### Source material
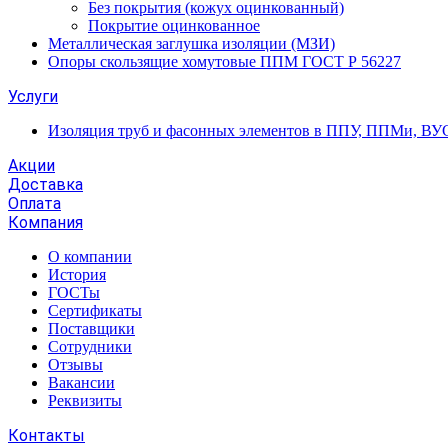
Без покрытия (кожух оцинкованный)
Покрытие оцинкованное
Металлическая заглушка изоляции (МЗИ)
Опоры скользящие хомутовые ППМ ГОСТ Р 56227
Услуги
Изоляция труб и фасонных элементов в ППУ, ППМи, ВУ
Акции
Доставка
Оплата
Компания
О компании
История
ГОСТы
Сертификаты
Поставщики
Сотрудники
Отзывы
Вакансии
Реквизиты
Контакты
--
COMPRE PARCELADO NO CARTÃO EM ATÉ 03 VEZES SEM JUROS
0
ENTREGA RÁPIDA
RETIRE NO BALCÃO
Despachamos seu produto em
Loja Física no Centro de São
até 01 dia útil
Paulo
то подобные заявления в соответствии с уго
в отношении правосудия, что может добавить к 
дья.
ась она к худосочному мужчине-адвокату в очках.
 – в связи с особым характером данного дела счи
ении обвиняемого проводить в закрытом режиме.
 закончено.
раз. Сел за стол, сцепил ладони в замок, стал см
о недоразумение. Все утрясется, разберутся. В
---
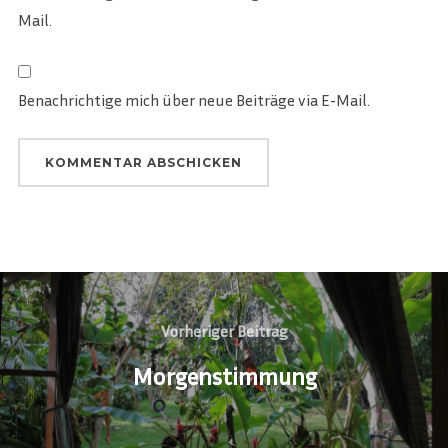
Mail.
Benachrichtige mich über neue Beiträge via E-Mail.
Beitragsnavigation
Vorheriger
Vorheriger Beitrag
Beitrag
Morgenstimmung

### Work required
Reproduce exactly the stretch of the material above that starts at the line with "Loja Física no Centro de São" and ends at the line with "о недоразумение. Все утрясется, разберутся. В", both included, and nothing else.

### Output for this exercise
Loja Física no Centro de São
até 01 dia útil
Paulo
то подобные заявления в соответствии с уго
в отношении правосудия, что может добавить к 
дья.
ась она к худосочному мужчине-адвокату в очках.
 – в связи с особым характером данного дела счи
ении обвиняемого проводить в закрытом режиме.
 закончено.
раз. Сел за стол, сцепил ладони в замок, стал см
о недоразумение. Все утрясется, разберутся. В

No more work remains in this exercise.